Veggie Pie

Veggie Pie

Instructions

Ingredients

  • Pie crust: 2
  • Zucchini: 2
  • Bell peppers: 2
  • Eggplant: 1
  • Tomatoes: 3
  • Onion: 1
  • Garlic: 3 cloves
  • Goat cheese: 150g
  • Extra Virgin Olive oil La Maison des Chefs 1 liter: 3 tbsp
  • Fresh basil: 1/4 cup
  • Herbs de Provence: 2 tsp
  • Egg wash: 1 egg
  • Salt and pepper: to taste

Instructions

  1. Dice all vegetables into uniform 1/2 inch pieces so they cook evenly.
  2. Heat the olive oil in a large pan.
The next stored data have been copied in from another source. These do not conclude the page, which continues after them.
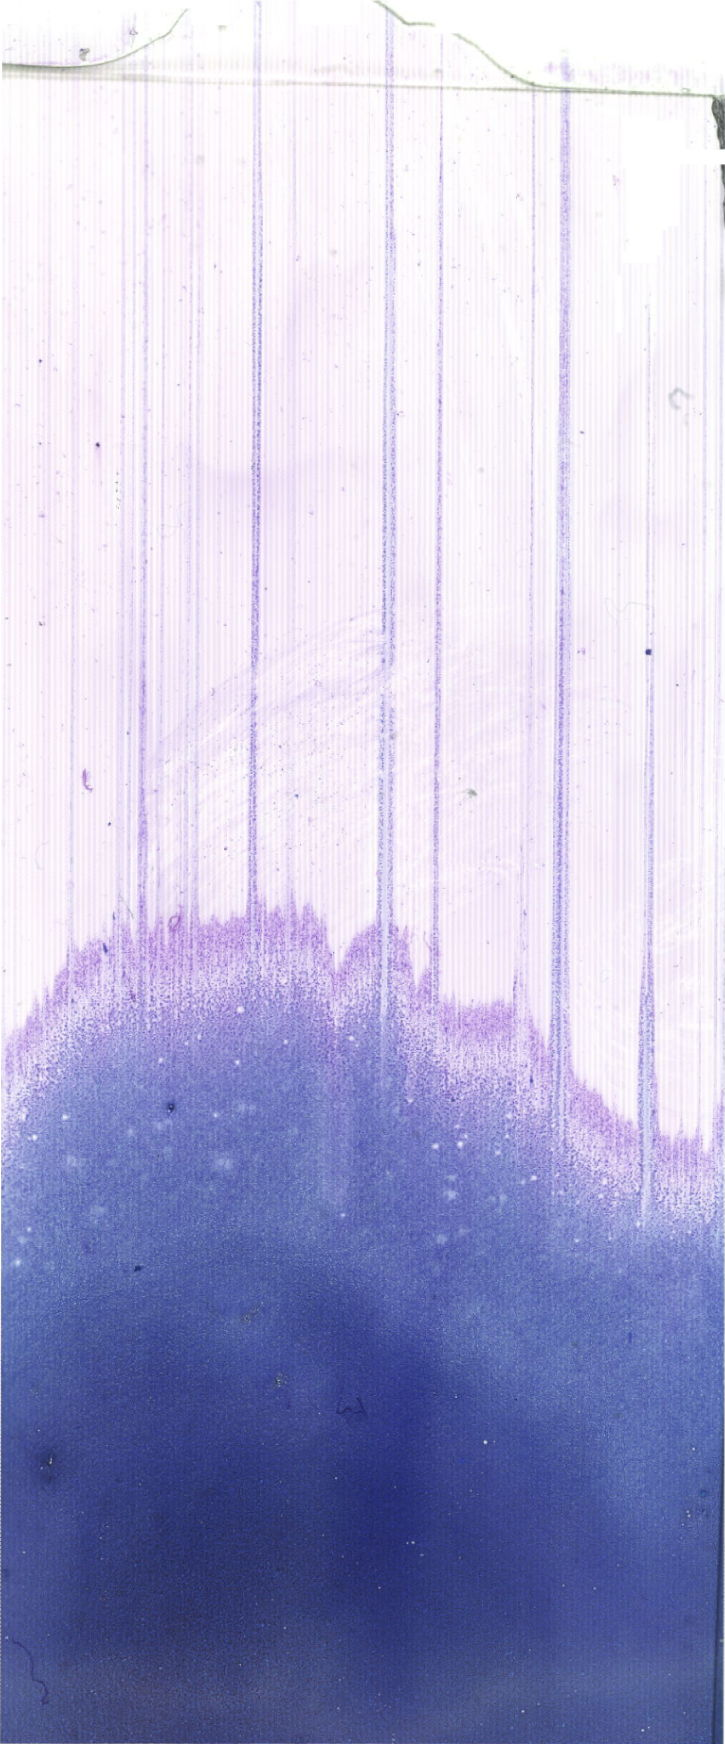
Whole-slide image of a May-Grünwald-Giemsa (MGG)-stained bone marrow aspirate smear, shown as a low-resolution overview of the whole scanned area (about 20.6 x 49.4 mm). Patient sex: male.
Diagnosis: Acute Erythroid Leukemia.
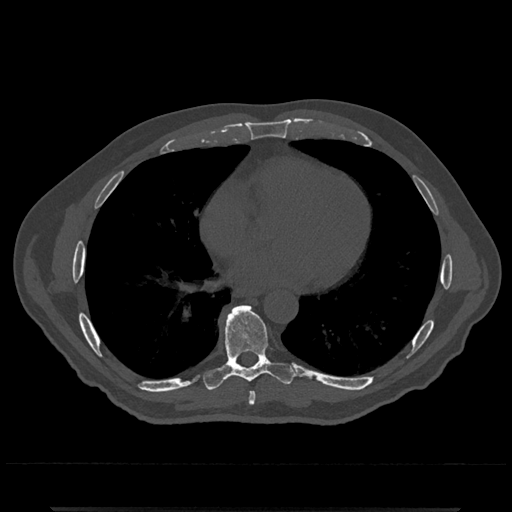
CT including the spine, one axial slice; slice 672 of 797 in the series (ordered by position); reconstruction kernel Br40s/3; 120 kVp; bone window (W 1800 / L 400 HU); 512 × 512 image matrix. Male patient, age 67 years. From the clinical record (not read from this slice): primary cancer: prostate.
Outlined on this slice (semi-automatically segmented with operator editing):
- T7 vertebra: bounding box [x1, y1, x2, y2] px = [248, 391, 256, 406]
- T8 vertebra: [203, 305, 295, 390]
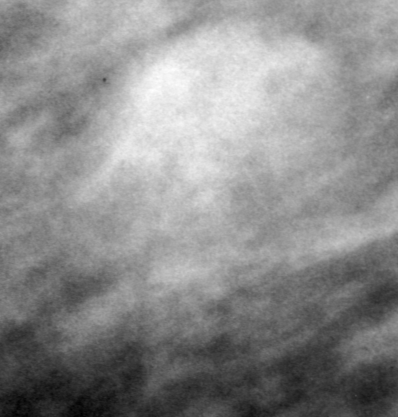
Cropped region of a digitized screen-film mammogram centred on a radiologist-marked abnormality; right breast; MLO view; BI-RADS breast density category 2 (scale 1–4).
Finding: mass, shape oval, margins microlobulated; BI-RADS assessment category 0 (incomplete: needs additional imaging); pathology result (as recorded, not read from the image): benign.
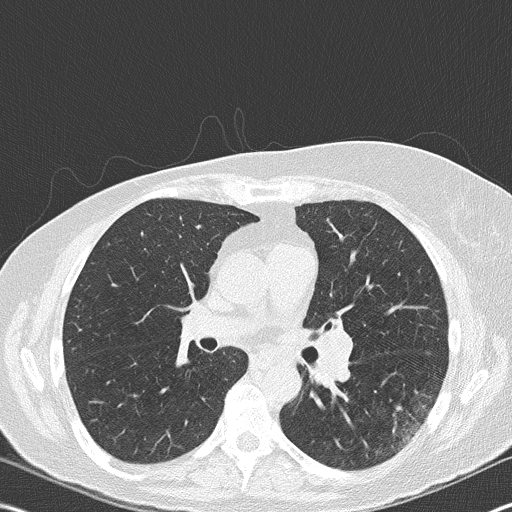
Low-dose screening chest CT, one axial slice; slice 101 of 177 in the series (ordered by position); reconstruction kernel B50f; lung window (W 1500 / L -600 HU); 512 × 512 image matrix, field of view 342 × 342 mm.
Structures marked on this image (manually delineated by an expert):
- lesion 2 (nodule, hilum of left lung): bounding box <317,331,354,385> (left, top, right, bottom; pixels)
Sauté the diced onion and minced garlic until soft and translucent, about 5 minutes.
  3. Add the diced eggplant and cook for 5 minutes, stirring occasionally.
  4. Add the bell peppers and zucchini, cook for 5 minutes more.
  5. Add the tomatoes and herbs de Provence. Cook until most of the liquid from the tomatoes evaporates.
  6. Season generously with salt and pepper, then let the mixture cool completely.
  7. Line a pie dish with the bottom crust.
  8. Fill with the cooled vegetable mixture and crumble the goat cheese on top.
  9. Add fresh basil leaves over the cheese.
  10. Cover with the top crust, seal the edges by crimping, and cut vents on top.
  11. Brush with beaten egg for a golden finish.
  12. Bake at 375°F/190°C for 35-40 minutes until golden brown and crispy.